[Aim of the task]
A word-for-word reproduction of the data below is needed, with no pictures in it.

[Provided data]

++++++++

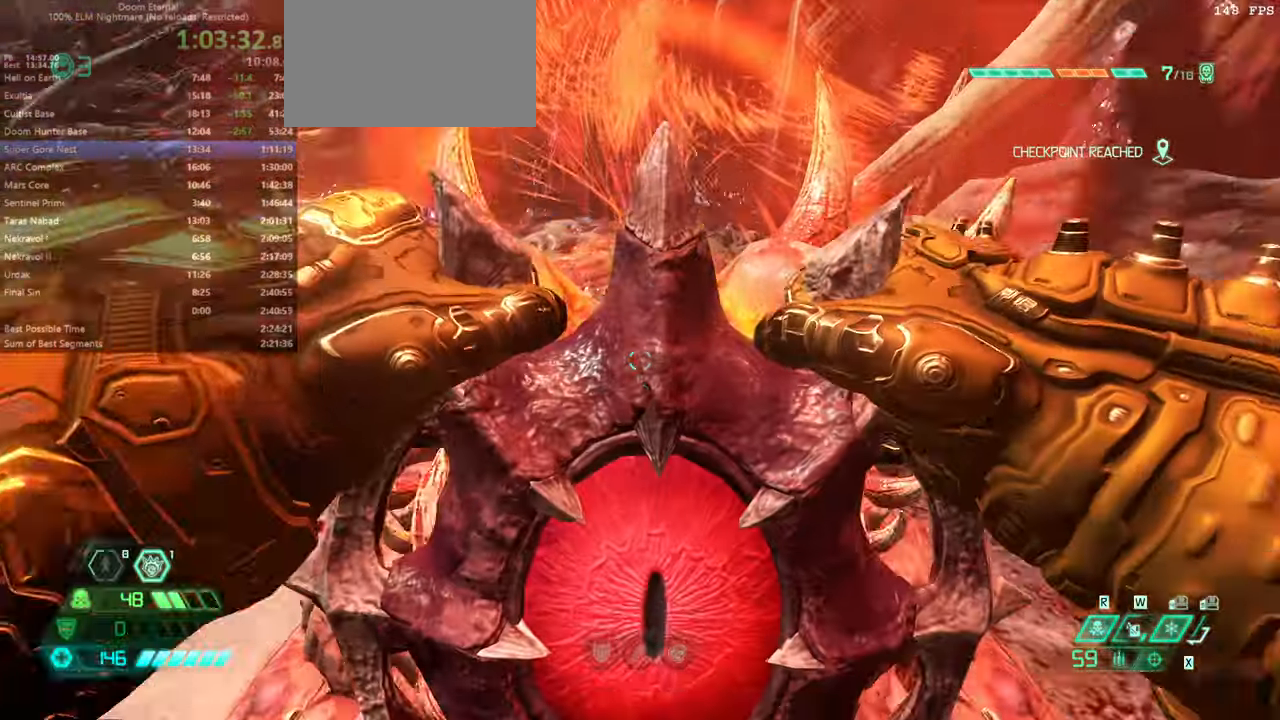
{"keys": [], "mouse": [], "events": []}
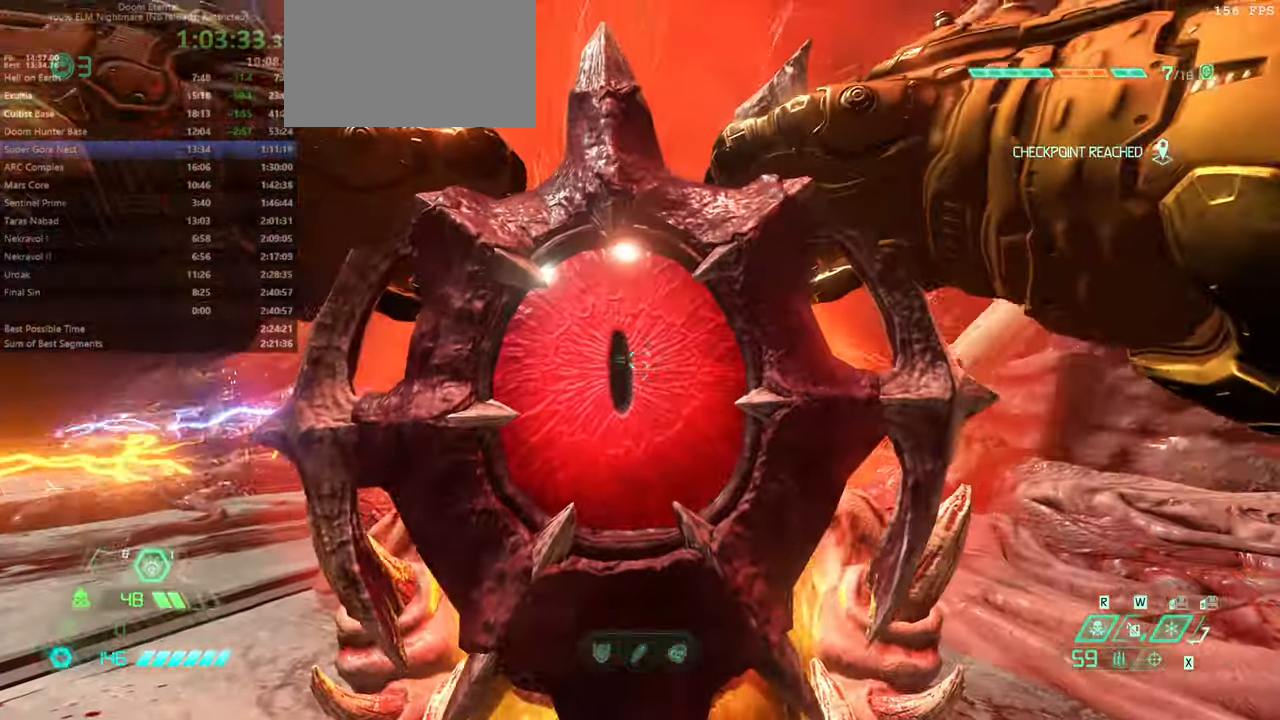
{"keys": [], "mouse": [], "events": []}
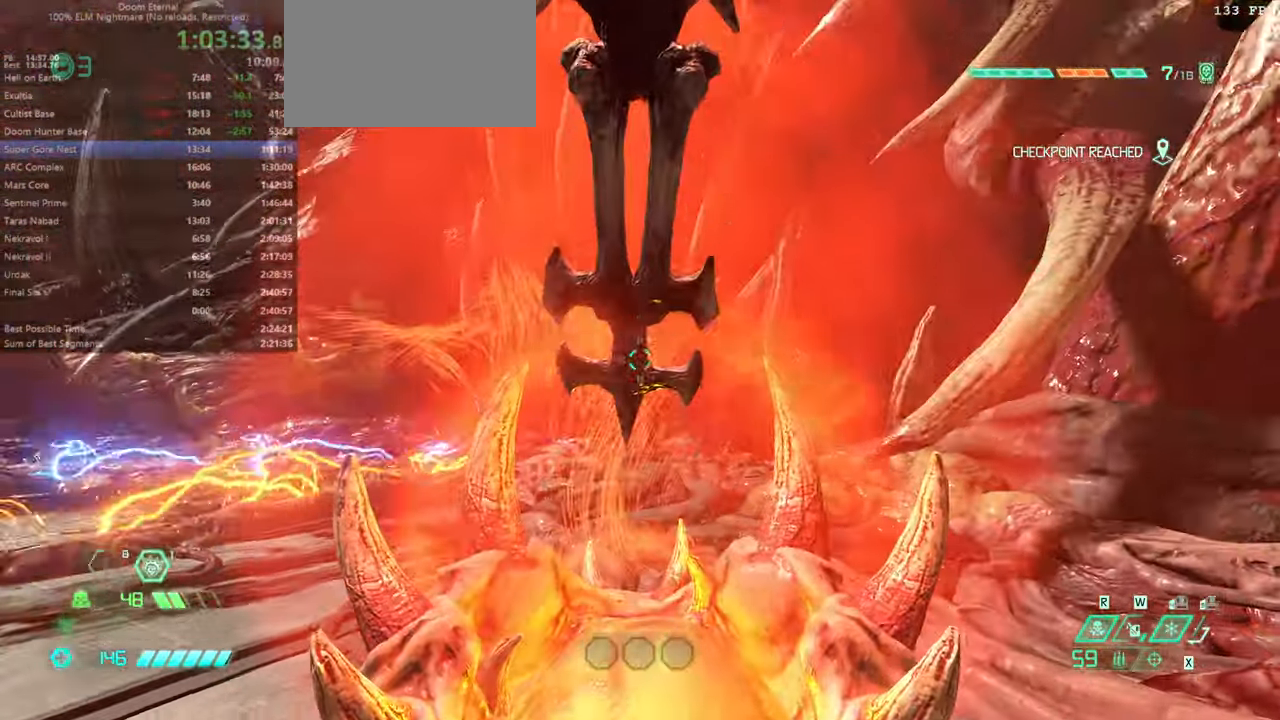
{"keys": [], "mouse": [], "events": []}
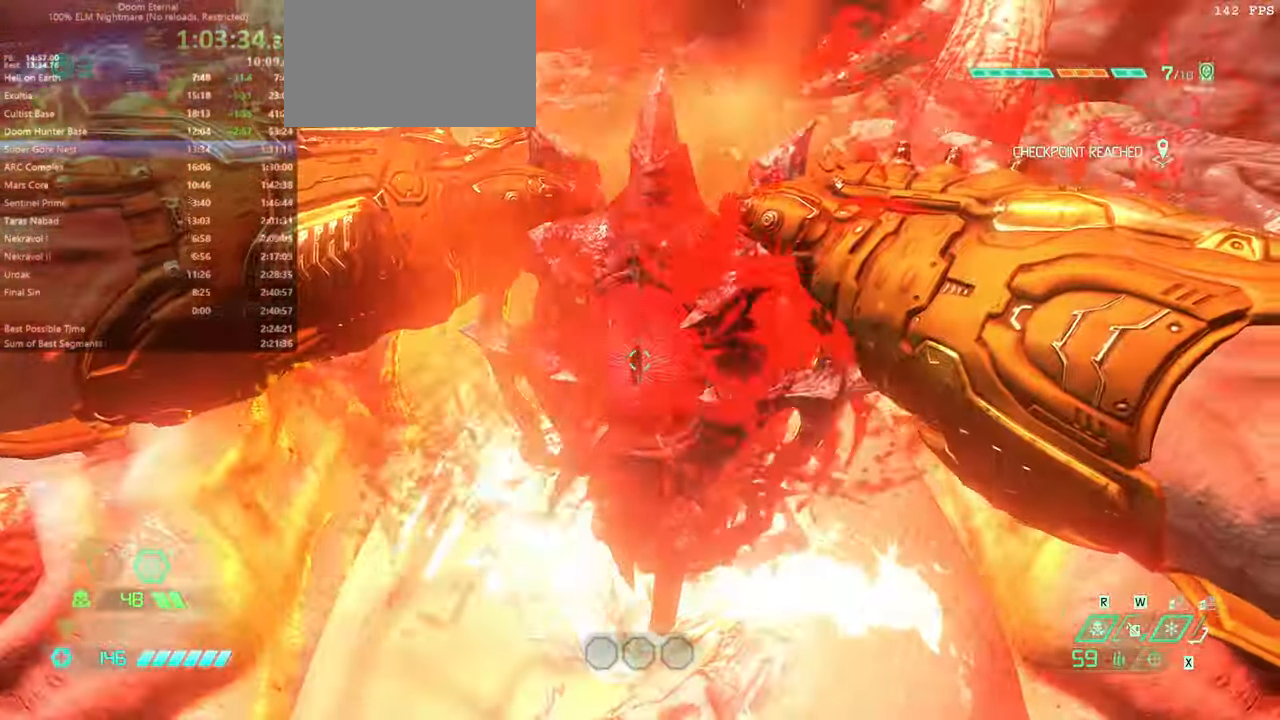
{"keys": [], "mouse": [], "events": []}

++++++++

[Solved exercise]
{"keys": [], "mouse": [], "events": []}
{"keys": [], "mouse": [], "events": []}
{"keys": [], "mouse": [], "events": []}
{"keys": [], "mouse": [], "events": []}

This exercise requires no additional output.